If the word “volunteering” evokes images of picking up garbage from the streets or collecting cans for fundraising, think again. With a little planning and an open mind, volunteering can be a philanthropic recess from the office and a valuable cultural experience. Although it's hard work, spending vacation time in the field is a great way to learn about a country. The spectrum of opportunities in Asia for willing - and paying - volunteers is vast and varied. Among the options: work camps in Bangladesh, construction projects in South Korea, and archaeological digs in Thailand.
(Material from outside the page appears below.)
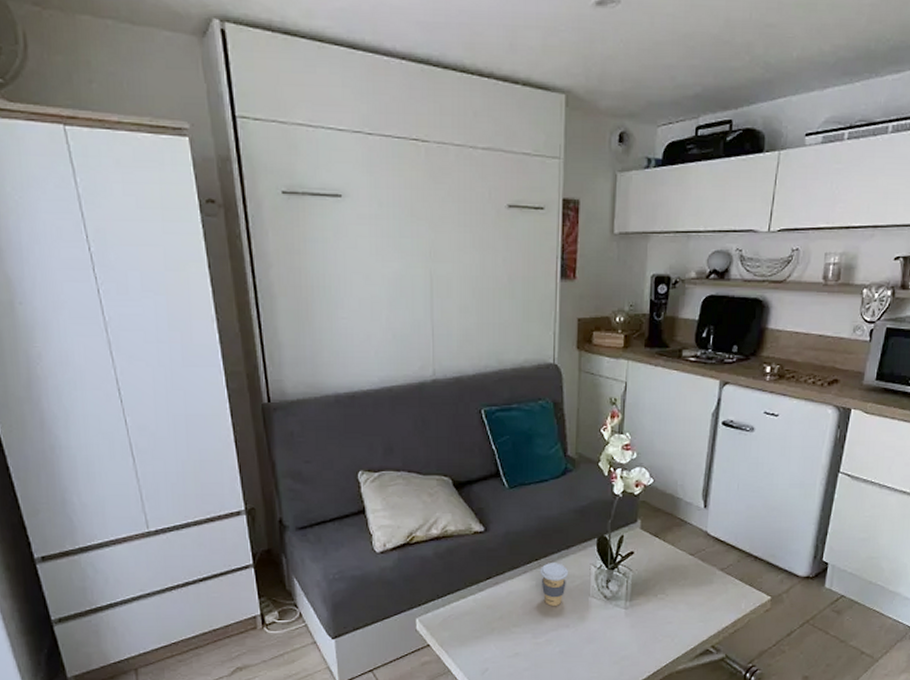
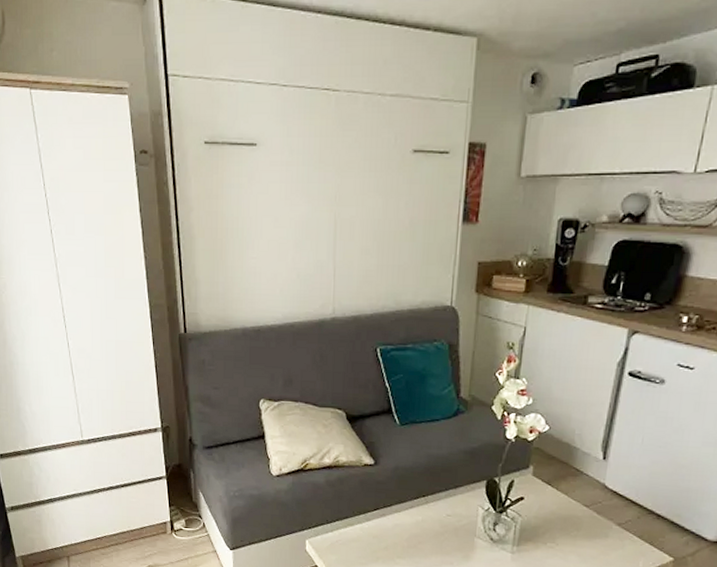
coffee cup: present [539,563,568,606] -> none [426,500,455,543]

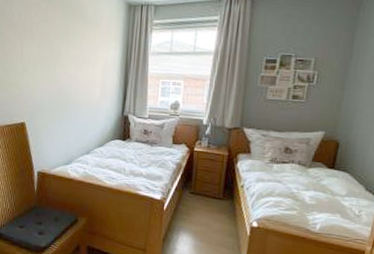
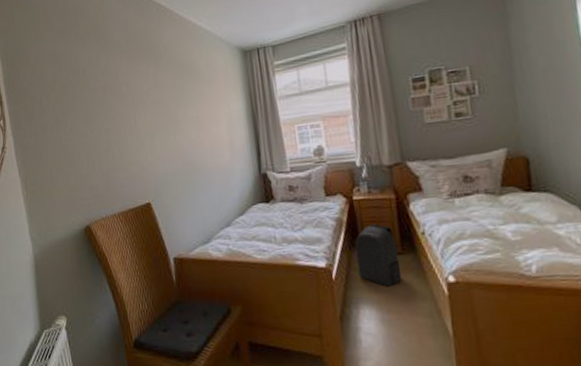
backpack: none [185,172,220,222] -> present [355,223,402,287]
If a volunteer vacation sounds like a worthwhile alternative to an easygoing holiday, be warned; Travelers lacking serious commitment or realistic expectations could be in for a hard time. “I would caution people against a casual approach to these vacations,” says David Minich of Habitat for Humanity, a U.S. Christian organization that arranges construction projects worldwide. “Management of expectation is critical. A 10-day contribution on a building site will allow you to see a portion of a lengthy process. Don't expect to save the world in a week.”
That said, immersion in a job provides an excellent opportunity to learn about the customs of local coworkers. And leave the guidebook behind. “For people who want to play the part of a carefree tourist, ” says Blue Magruder of Earthwatch, which offers a wide spectrum of volunteer opportunities, “this is the wrong thing.”
Many international work camps are run by local organizations that focus on social welfare and community development. Volunteers generally are placed in harsh conditions with no access to modern conveniences such as running water, and are asked to bring their own sleeping bags.